Mantri Gari Viyyankudu is a 1983 Telugu-language film released directed by Bapu and stars Chiranjeevi in the lead role and Poornima Jayaram, Nirmalamma and Allu Ramalingaiah in important roles. This was actress Poornima’s first and only Telugu film as a leading lady, after which she made a comeback so many years later to supporting roles. The story of this film has some similarities to the 1971 Tamil film, Kumarikkoottam, starring MGR and Jayalalitha.

==Plot==
Kobbarikayala Subba Rayudu (Allu Ramalingaiah) is a self-made millionaire, who after attaining a high status, forgets the people who helped him initially and spends life counting his successes. A chance meeting several years later between his son, Siva (Subhalekha Sudhakar) and his former friend Ravulapalem Rambhadrayya's (Raavi Kondala Rao) daughter (Tulasi) leads to both of them falling in love. Subba Rao invites his friend and his wife Annapoornamma (Nirmalamma) to his mansion and insults them reminding of their lower status in society. The rest of the movie is about how Annapoornamma- who challenges Subba Rao that he would one day come to her house begging for their help - gets it done with the main lead taken by her son Babji (Chiranjeevi) with help from others.

==Production==
While Bapu-Ramana wanted to have K. V. Mahadevan (who was their usual choice) as the composer, producer Jaya Krishna insisted on having Ilaiyaraaja as the composer, since Ilaiyaraaja-Chiranjeevi's first combination, Abhilasha (1983) was a major musical and commercial success. According to Ramana, the film was remade from a Malayalam film. Mantri Gari Viyyankudu was the only movie with Chiranjeevi-Bapu/Ramana combination. Heroine Poornima Jayaram was the top heroine in Malayalam and was introduced to Telugu movies through this movie. The budget was 22 lakh rupees [2.2 million] and Chiranjeevi's remuneration was 1.5 lakh rupees. Both Ilaiyaraaja and Poornima Jayaram were given 60,000 Rupees. Cinematographer Lok Singh was paid 50,000 INR. The shooting was done mostly in and around Chennai except for a couple of songs [Emani Ne Cheli Paduduno] and one fight, which were shot in Ooty. The shooting was completed in 40 days.

==Soundtrack==
All songs were composed by Maestro Ilaiyaraaja. Ilayaraja later recreated "Emani Ne" as "Kaise Kahoon" for Hindi film Shiva (2006).
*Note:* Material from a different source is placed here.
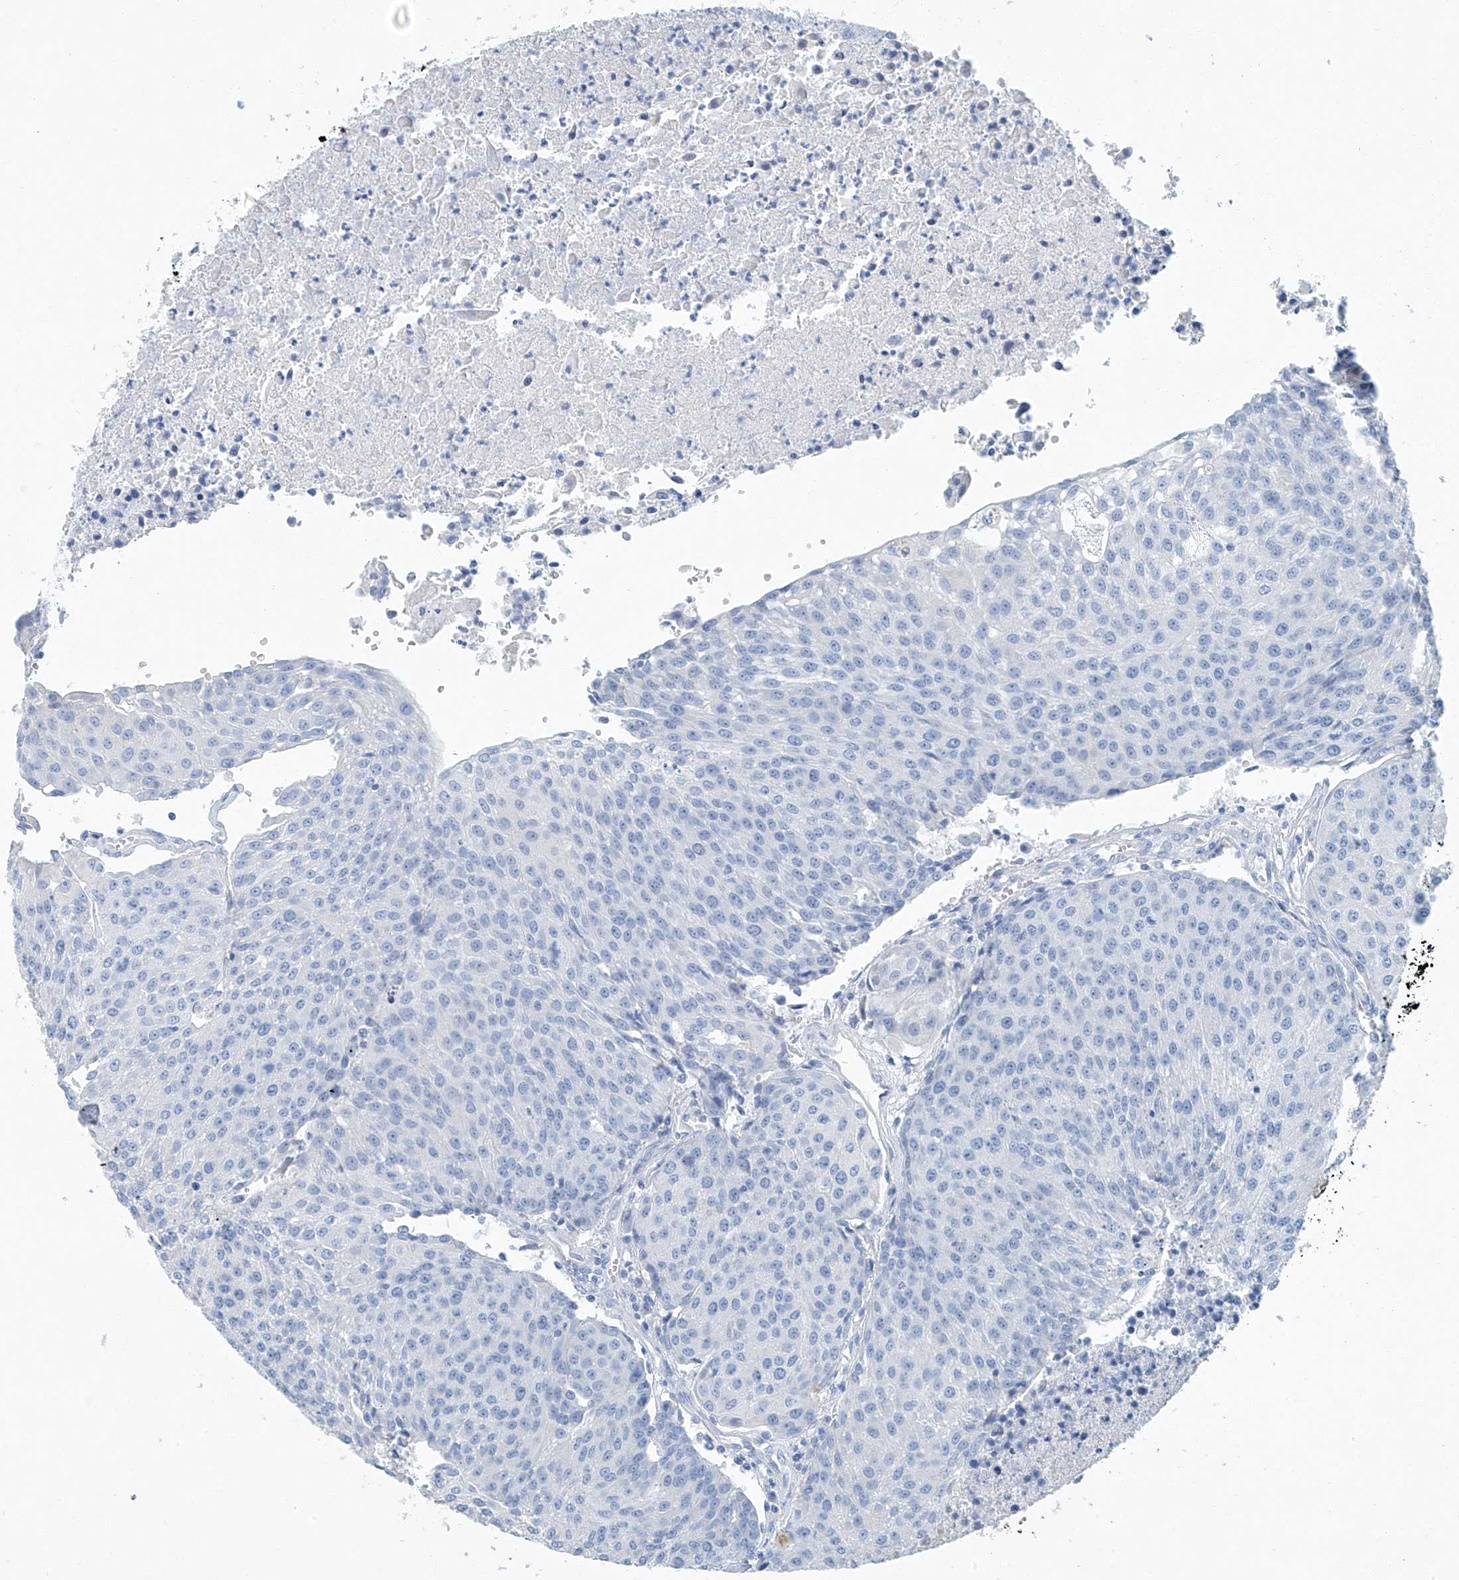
{"staining": {"intensity": "negative", "quantity": "none", "location": "none"}, "tissue": "urothelial cancer", "cell_type": "Tumor cells", "image_type": "cancer", "snomed": [{"axis": "morphology", "description": "Urothelial carcinoma, High grade"}, {"axis": "topography", "description": "Urinary bladder"}], "caption": "Urothelial carcinoma (high-grade) was stained to show a protein in brown. There is no significant positivity in tumor cells.", "gene": "C1orf87", "patient": {"sex": "female", "age": 85}}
| Song | Playback Singer/s | Lyrics | Picturised on | Playtime |
|---|---|---|---|---|
| "Emani Ne Cheli Paduduno" | S. P. Balasubrahmanyam & S. Janaki | Veturi | Chiranjeevi & Poornima Jayaram | 4:26 |
| "Chi Chipa" | S. P. Balasubrahmanyam | Veturi | Chiranjeevi & Poornima Jayaram | 4:22 |
| "Sala Sala Nanu Kavvinchanela" | S. P. Balasubrahmanyam & S. Janaki | Veturi | Chiranjeevi & Poornima Jayaram and Subhalekha Sudhakar & Tulasi | 4:24 |
| "Manaku Dosti Okate Asthi Raa" | S. P. Balasubrahmanyam | Veturi | Chiranjeevi | 4:15 |
| "Manasa Sirasa" | S. P. Balasubrahmanyam & S. Janaki | Veturi | Allu Ramalingaiah, Poornima Jayaram, Subhalekha Sudhakar & Tulasi | 4:29 |
| "Koluvainade" | S. P. Balasubrahmanyam | Veturi | Chiranjeevi, Allu Ramalingaiah, Poornima Jayaram, Subhalekha Sudhakar & Nutan Prasad | 4:17 |
| "Ammagade Bujjigade" | S. P. Balasubrahmanyam & S. Janaki | Veturi | Chiranjeevi & Poornima Jayaram | 4:26 |

==Reception==
The movie was both a critical and commercial success and completed 50 days in most of the centers it was released. While the movie was the first foray for Bapu/Ramana combination into pure commercial cinema, it was praised for still having the Bapu/Ramana touch. The movie became a rage among youth, especially the college scenes and the songs endeared the youth of Andhra to the movie. The movie would have done even better had it not released a week after Khaidi, which was breaking all kinds of industry records at that time.